Answer
The electron configuration for $Au^{3+}$ is $$Au^{3+}: [Xe]4f^{14}5d^{8}$$
$Au^{3+}$ does not have noble-gas configuration.
Work Step by Step
*RULES TO WRITE ELECTRON CONFIGURATIONS FOR IONS:
- When electrons are removed to form cations, those of the orbitals that have the largest principal quantum number $n$ will be removed first.
- If there are more than one subshell for a given $n$, electrons of the subshell with the highest value of $l$ will be removed first.
- When electrons are added to form anions, they would be added to the empty or partially occupied orbital with the lowest value of $n$.
1) The electron configuration of a neutral $Au$ atom is $$Au: [Xe]4f^{14}5d^{10}6s^1$$
2) Here we need to find the electron configuration for $Au^{3+}$, an ion having 3 electrons removed from a neutral $Au$ atom.
Therefore, according to the rules, when electrons are removed, we would look for the orbital with the largest $n$ first. Subshell $6s$, with $n=6$, has the largest $n$.
There is 1 electron occupying subshell $6s$. Surely, this electron would be removed. However, still 2 more electrons need to be removed to make $Au^{3+}$.

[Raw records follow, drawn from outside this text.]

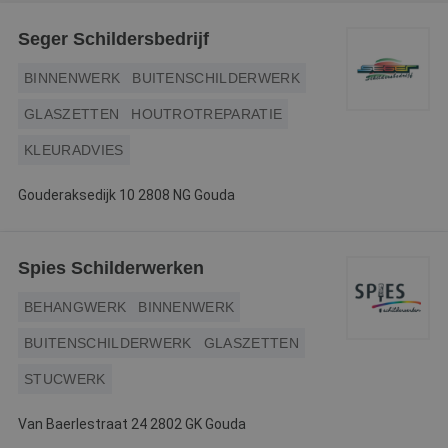
Webshop
Seger Schildersbedrijf
Contact
BINNENWERK
BUITENSCHILDERWERK
Magazines
GLASZETTEN
HOUTROTREPARATIE
KLEURADVIES
Gouderaksedijk 10 2808 NG Gouda
Spies Schilderwerken
BEHANGWERK
BINNENWERK
BUITENSCHILDERWERK
GLASZETTEN
STUCWERK
Van Baerlestraat 24 2802 GK Gouda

3) So we move to find the next largest $n$. Subshell $5d$, with $n=5$, is the subshell with the second largest $n$.
10 electrons occupy this subshell. Only 2 more electrons need to be removed, so 2 out of these 10 electrons would be removed to make $Au^{3+}$.
That means the electron configuration for $Au^{3+}$ is $$Au^{3+}: [Xe]4f^{14}5d^{8}$$
The above configuration is not the configuration of any noble gases, so $Au^{3+}$ does not have noble-gas configuration.